From Up On Poppy Hill
, from Studio Ghibli, is a high school love story that take place in the year before the 1964 Tokyo Summer Olympics. Umi, a junior year student, falls for the dashing and rambunctious Shun. They are brought together by a project to repair the old Latin Quarter, a dilapidated but impressive building. Together they face the challenge to keep the building from being demolished as part of the Olympics 'clean-up Japan' movement, as well as uncovering truths about their respective lineage along the way.
Goro, son of Hayao Miyazaki, has crafted this pleasant slice of life, with an undercurrent of drama and obvious riffs on Ghibli's true to life features, such as Only Yesterday
and Ocean Waves
. The location feels familiar; the broad and generic characters also serve as homage to Ghibli's past. The year is 1963 but it is hard to tell, given the European feel of sunny and green Yokohama.
The animation is swell but not overly detailed, and does not contain that masterstroke inherent in most Ghibli works, but that is OK as this is a far cry better than Goro's woeful debut Tales From Earthsea
. Yet again, though, this feature like his first lacks something that is magically and undeniably Ghibli and feels at times like it is trying too hard to capture this essence instead of just being its own naturally magical self.
The storyline lacks drama or major interest; it is filled with nice people doing nice things, but this fails to draw much real engagement with the characters. When the drama does occur it is paced so oddly and interwoven with the building situation that it gets lost amidst the good happening. Goro is not a great director, and it really shows, especially compared to other works from Ghibli.
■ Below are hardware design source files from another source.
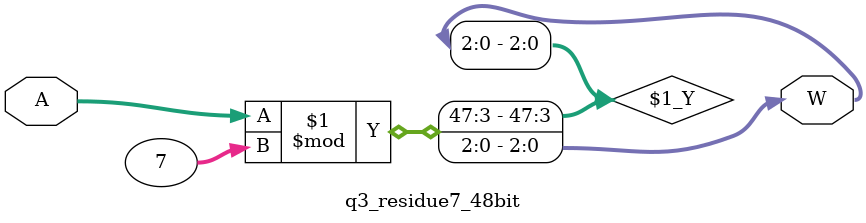
<source format=sv>
`timescale 1ns/1ns
module q3_residue7_48bit #(parameter NUM_OF_BITS_INPUT = 48, DELAY = 656, NUM_OF_BITS_OUTPUT = 3)
 (input [NUM_OF_BITS_INPUT - 1:0]A, output [NUM_OF_BITS_OUTPUT - 1:0]W);
	assign #DELAY W = A % 7;
endmodule

</source>
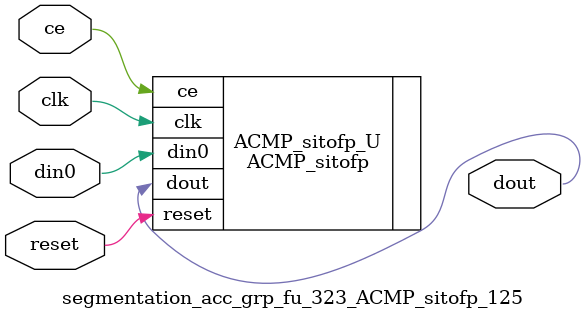
<source format=v>

`timescale 1 ns / 1 ps
module segmentation_acc_grp_fu_323_ACMP_sitofp_125(
    clk,
    reset,
    ce,
    din0,
    dout);

parameter ID = 32'd1;
parameter NUM_STAGE = 32'd1;
parameter din0_WIDTH = 32'd1;
parameter dout_WIDTH = 32'd1;
input clk;
input reset;
input ce;
input[din0_WIDTH - 1:0] din0;
output[dout_WIDTH - 1:0] dout;



ACMP_sitofp #(
.ID( ID ),
.NUM_STAGE( 4 ),
.din0_WIDTH( din0_WIDTH ),
.dout_WIDTH( dout_WIDTH ))
ACMP_sitofp_U(
    .clk( clk ),
    .reset( reset ),
    .ce( ce ),
    .din0( din0 ),
    .dout( dout ));

endmodule

</source>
All the elements are there in From Up On Poppy Hill
, but the pacing and flow is off-key, much like the music, which chimes in at inappropriate times and often does not match what is happening on screen.
Things pick up when they visit the big city; here the atmosphere is thick and rich and it is easy to feel the era it is striving for. If only From Up On Poppy Hill
wasn't so insular, we could appreciate this interesting and barely used time of upheaval in Japan.
The feeling is certainly there, just not as strong as it could be. Students clash with administration and perform dangerous stunts and semi-protests, at times there are inklings of their frustration, but Goro does not focus on this enough and oddly enough most of these scenes end in cheerful group chorus.
Goro also tries a few experimental animation moments, which end up feeling really jilted and out of place with the rest of the film. In particular, the still-image montage of the students cleaning the building they seek to protect and the newspaper headlines embedded in each scene frankly feels lazy. Likewise, a dream sequence Umi has that comes out of nowhere is penciled in and has no stylistic or story link to the film itself.
From Up On Poppy Hill
has its moments, but if you have seen every Ghibli film, it is hard to feel too impressed by this effort, which feels like it is treading familiar ground. It is enjoyable enough, but the bar set for Ghibli is too high to call this anything but a nice film.